Many zoo professionals often prefer an unemotional approach to animals, which could be acceptable if we only considered animals gene carriers, genes we should save and preserve for the future. This approach is an important condition of population-level conservation work, but… we also have to consider the emotional aspects in the case of zoos. Here many animals have a name, are loved and followed individually by visitors. Even zoos force this kind of impersonation, which could help with the propaganda, education work and increase the income. It is not a new phenomenon, there have been Knut-like favourites in the early era of modern zoos too. Some zoo heroes even entered literature, as did the world’s most famous bear cub: Winnie-the-Pooh. Let’s see, who was Winnie originally!
Shortly after the outbreak of World War I a Canadian cavalry named Lt. Harry Colebourn, veterinarian officer, made a strange bargain at a train stop in White River, Ontario. He adopted a seven-month-old female bear cub for $20. As he got to know from the hunter, she was the surviving one of twins, and her mother had been killed in the summer of that year. She was an American black bear (Ursus americanus), which is smaller and more common in North America than brown bears (Ursus arctos). The playful cub got the name “Winnipeg Bear” after Colebourn’s home city, but later she was called “Winnie”.
Winnie followed its new owner to England.

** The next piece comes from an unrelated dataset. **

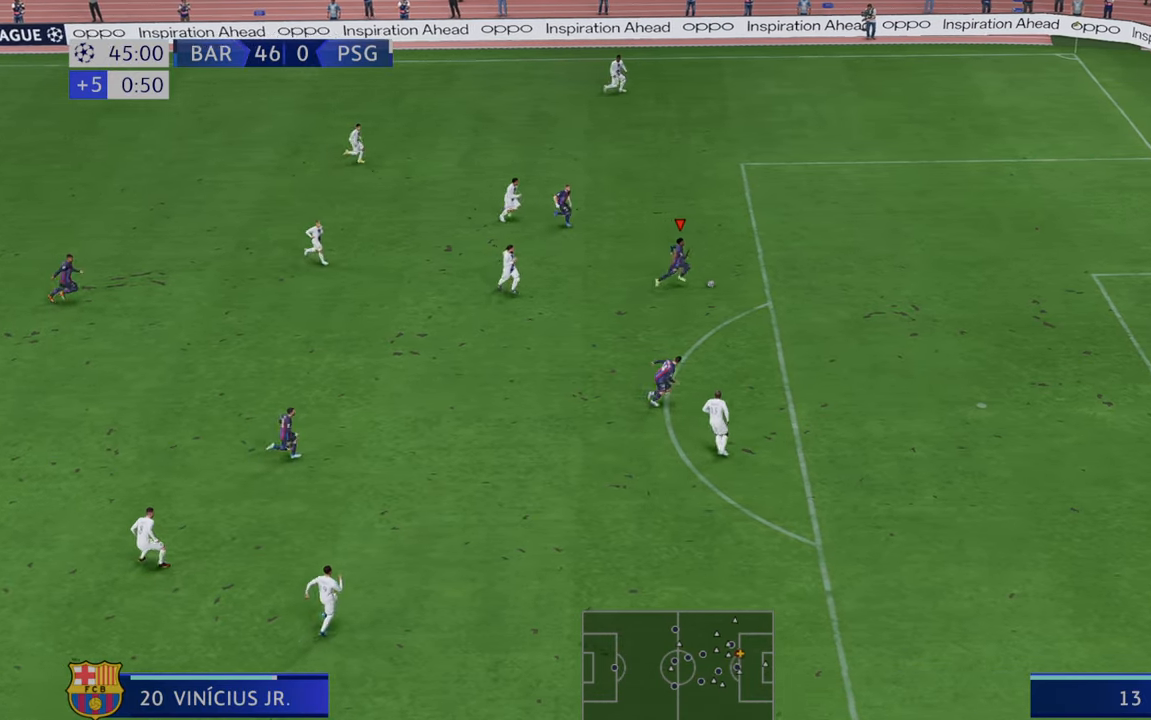
{"buttons": ["R2"], "left_stick": "down-right", "right_stick": "center", "events": [[267, "A", "down"], [283, "A", "up"]]}
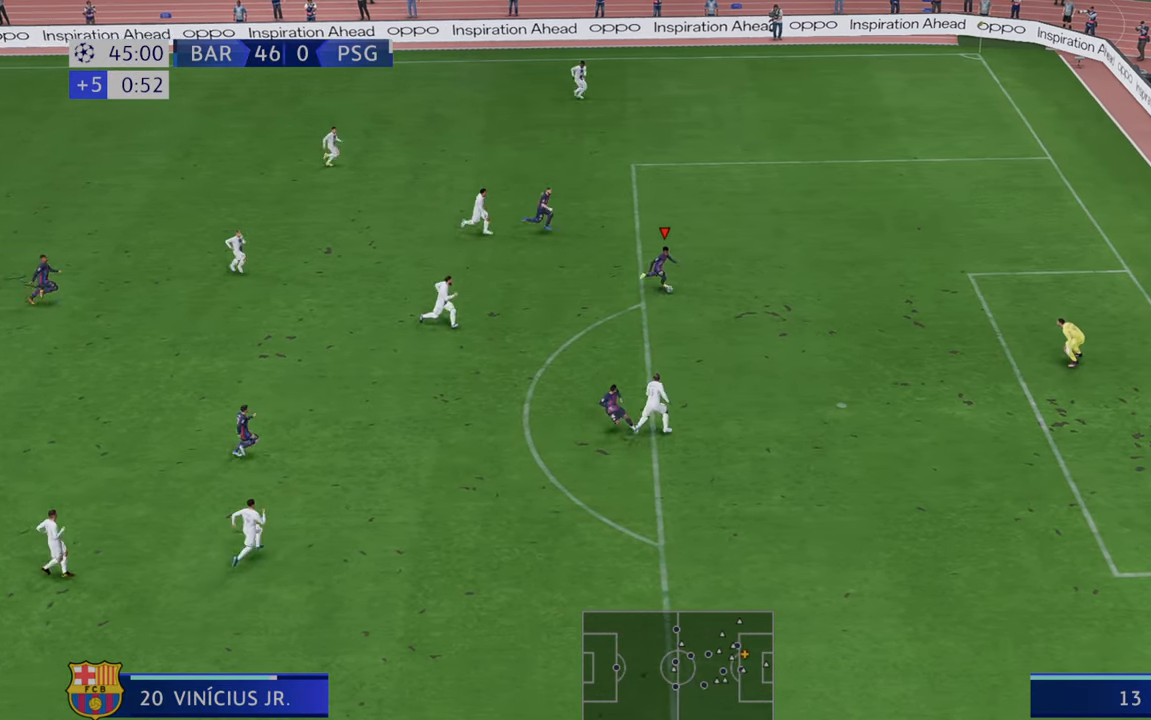
{"buttons": [], "left_stick": "down-right", "right_stick": "center", "events": [[283, "R2", "up"]]}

She became very popular among the soldiers, it was the official mascot of the Canadian Army Veterinary Corps. However, when Colebourn went to France, he had to leave the bear at London Zoo in 1915. He originally considered this a temporary solution, he would have liked to return Winnie to Canada, to Assiniboine Park Zoo in Winnipeg after the war. However, the people of London had fallen in love with the cute and playful bear. So, the vet finally decided to allow her to remain at the zoo. Colebourn survived the world war and started a private practice in Winnipeg. He died in 1947.
Among the visitors who adored Winnie, was a small child, Christopher Robin Milne, who named his toy bear after her favourite animal. His father was Alan Alexander Milne, the noted author, who made Winnie-the-Pooh (Pooh was a swan they had met on a holiday) the main character of the book Winnie-the-Pooh (1926) and The House at Pooh Corner (1928). These novels became popular worldwide, the character is still the most known bear in literature and pop culture.
Winnie remained the favourite of London Zoo, until she died on the twelfth of May, 1934. A black bear can live up to about 30 years, the recorded maximum was 39 years. The relatively early death might have been caused by her high popularity, as visitors loved to feed her sweet things, for example honey. According to her remained skull, Winnie had serious dental diseases and – as we can see in the photos – she was very fat, similarly to honey-loving Winnie-the-Pooh, the literary character that made her unforgettable.